## Directions for this task
Please format the lines in the rows below as a single numbered list, leaving out any blank lines.

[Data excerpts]
--*--
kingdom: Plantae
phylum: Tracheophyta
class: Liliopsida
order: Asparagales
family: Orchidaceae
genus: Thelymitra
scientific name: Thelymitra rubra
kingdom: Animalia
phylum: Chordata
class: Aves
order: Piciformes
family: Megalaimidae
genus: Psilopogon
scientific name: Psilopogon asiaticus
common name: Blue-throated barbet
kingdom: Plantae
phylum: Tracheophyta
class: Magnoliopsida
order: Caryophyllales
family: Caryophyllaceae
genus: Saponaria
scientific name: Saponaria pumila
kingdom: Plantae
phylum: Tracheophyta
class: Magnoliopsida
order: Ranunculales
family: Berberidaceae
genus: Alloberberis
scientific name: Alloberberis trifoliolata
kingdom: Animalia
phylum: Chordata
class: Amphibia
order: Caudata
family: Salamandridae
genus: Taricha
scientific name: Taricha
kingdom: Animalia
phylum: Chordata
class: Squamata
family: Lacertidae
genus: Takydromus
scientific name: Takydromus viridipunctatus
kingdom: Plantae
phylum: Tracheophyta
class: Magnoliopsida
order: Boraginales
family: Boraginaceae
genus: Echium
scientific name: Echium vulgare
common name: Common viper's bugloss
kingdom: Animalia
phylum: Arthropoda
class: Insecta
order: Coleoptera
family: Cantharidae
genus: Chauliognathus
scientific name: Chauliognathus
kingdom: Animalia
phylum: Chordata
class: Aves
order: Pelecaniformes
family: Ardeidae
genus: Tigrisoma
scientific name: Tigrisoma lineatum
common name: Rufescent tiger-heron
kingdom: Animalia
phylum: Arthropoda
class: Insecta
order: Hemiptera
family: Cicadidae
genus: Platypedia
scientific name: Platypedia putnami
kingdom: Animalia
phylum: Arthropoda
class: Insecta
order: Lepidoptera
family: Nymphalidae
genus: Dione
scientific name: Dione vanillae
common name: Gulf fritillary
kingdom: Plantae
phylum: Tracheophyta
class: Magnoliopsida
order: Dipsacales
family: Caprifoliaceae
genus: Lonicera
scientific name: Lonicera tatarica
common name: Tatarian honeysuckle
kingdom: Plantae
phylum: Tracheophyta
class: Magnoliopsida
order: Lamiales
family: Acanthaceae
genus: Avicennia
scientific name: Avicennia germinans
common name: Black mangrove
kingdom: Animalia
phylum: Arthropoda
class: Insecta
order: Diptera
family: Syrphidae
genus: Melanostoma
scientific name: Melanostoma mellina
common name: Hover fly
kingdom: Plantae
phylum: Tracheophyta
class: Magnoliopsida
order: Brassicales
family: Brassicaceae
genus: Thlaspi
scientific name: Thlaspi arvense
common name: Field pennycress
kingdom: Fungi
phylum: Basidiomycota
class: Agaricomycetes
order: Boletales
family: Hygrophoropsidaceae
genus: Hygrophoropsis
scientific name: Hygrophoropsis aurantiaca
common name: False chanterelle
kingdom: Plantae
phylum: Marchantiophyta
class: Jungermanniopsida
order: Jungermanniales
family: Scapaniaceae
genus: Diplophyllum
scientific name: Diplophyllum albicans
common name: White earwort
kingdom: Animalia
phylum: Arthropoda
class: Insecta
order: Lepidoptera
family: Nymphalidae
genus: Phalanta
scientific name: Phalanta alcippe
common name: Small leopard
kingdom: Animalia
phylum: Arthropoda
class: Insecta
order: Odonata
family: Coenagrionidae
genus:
--*--
## The solution
1. kingdom: Plantae
2. phylum: Tracheophyta
3. class: Liliopsida
4. order: Asparagales
5. family: Orchidaceae
6. genus: Thelymitra
7. scientific name: Thelymitra rubra
8. kingdom: Animalia
9. phylum: Chordata
10. class: Aves
11. order: Piciformes
12. family: Megalaimidae
13. genus: Psilopogon
14. scientific name: Psilopogon asiaticus
15. common name: Blue-throated barbet
16. kingdom: Plantae
17. phylum: Tracheophyta
18. class: Magnoliopsida
19. order: Caryophyllales
20. family: Caryophyllaceae
21. genus: Saponaria
22. scientific name: Saponaria pumila
23. kingdom: Plantae
24. phylum: Tracheophyta
25. class: Magnoliopsida
26. order: Ranunculales
27. family: Berberidaceae
28. genus: Alloberberis
29. scientific name: Alloberberis trifoliolata
30. kingdom: Animalia
31. phylum: Chordata
32. class: Amphibia
33. order: Caudata
34. family: Salamandridae
35. genus: Taricha
36. scientific name: Taricha
37. kingdom: Animalia
38. phylum: Chordata
39. class: Squamata
40. family: Lacertidae
41. genus: Takydromus
42. scientific name: Takydromus viridipunctatus
43. kingdom: Plantae
44. phylum: Tracheophyta
45. class: Magnoliopsida
46. order: Boraginales
47. family: Boraginaceae
48. genus: Echium
49. scientific name: Echium vulgare
50. common name: Common viper's bugloss
51. kingdom: Animalia
52. phylum: Arthropoda
53. class: Insecta
54. order: Coleoptera
55. family: Cantharidae
56. genus: Chauliognathus
57. scientific name: Chauliognathus
58. kingdom: Animalia
59. phylum: Chordata
60. class: Aves
61. order: Pelecaniformes
62. family: Ardeidae
63. genus: Tigrisoma
64. scientific name: Tigrisoma lineatum
65. common name: Rufescent tiger-heron
66. kingdom: Animalia
67. phylum: Arthropoda
68. class: Insecta
69. order: Hemiptera
70. family: Cicadidae
71. genus: Platypedia
72. scientific name: Platypedia putnami
73. kingdom: Animalia
74. phylum: Arthropoda
75. class: Insecta
76. order: Lepidoptera
77. family: Nymphalidae
78. genus: Dione
79. scientific name: Dione vanillae
80. common name: Gulf fritillary
81. kingdom: Plantae
82. phylum: Tracheophyta
83. class: Magnoliopsida
84. order: Dipsacales
85. family: Caprifoliaceae
86. genus: Lonicera
87. scientific name: Lonicera tatarica
88. common name: Tatarian honeysuckle
89. kingdom: Plantae
90. phylum: Tracheophyta
91. class: Magnoliopsida
92. order: Lamiales
93. family: Acanthaceae
94. genus: Avicennia
95. scientific name: Avicennia germinans
96. common name: Black mangrove
97. kingdom: Animalia
98. phylum: Arthropoda
99. class: Insecta
100. order: Diptera
101. family: Syrphidae
102. genus: Melanostoma
103. scientific name: Melanostoma mellina
104. common name: Hover fly
105. kingdom: Plantae
106. phylum: Tracheophyta
107. class: Magnoliopsida
108. order: Brassicales
109. family: Brassicaceae
110. genus: Thlaspi
111. scientific name: Thlaspi arvense
112. common name: Field pennycress
113. kingdom: Fungi
114. phylum: Basidiomycota
115. class: Agaricomycetes
116. order: Boletales
117. family: Hygrophoropsidaceae
118. genus: Hygrophoropsis
119. scientific name: Hygrophoropsis aurantiaca
120. common name: False chanterelle
121. kingdom: Plantae
122. phylum: Marchantiophyta
123. class: Jungermanniopsida
124. order: Jungermanniales
125. family: Scapaniaceae
126. genus: Diplophyllum
127. scientific name: Diplophyllum albicans
128. common name: White earwort
129. kingdom: Animalia
130. phylum: Arthropoda
131. class: Insecta
132. order: Lepidoptera
133. family: Nymphalidae
134. genus: Phalanta
135. scientific name: Phalanta alcippe
136. common name: Small leopard
137. kingdom: Animalia
138. phylum: Arthropoda
139. class: Insecta
140. order: Odonata
141. family: Coenagrionidae
142. genus:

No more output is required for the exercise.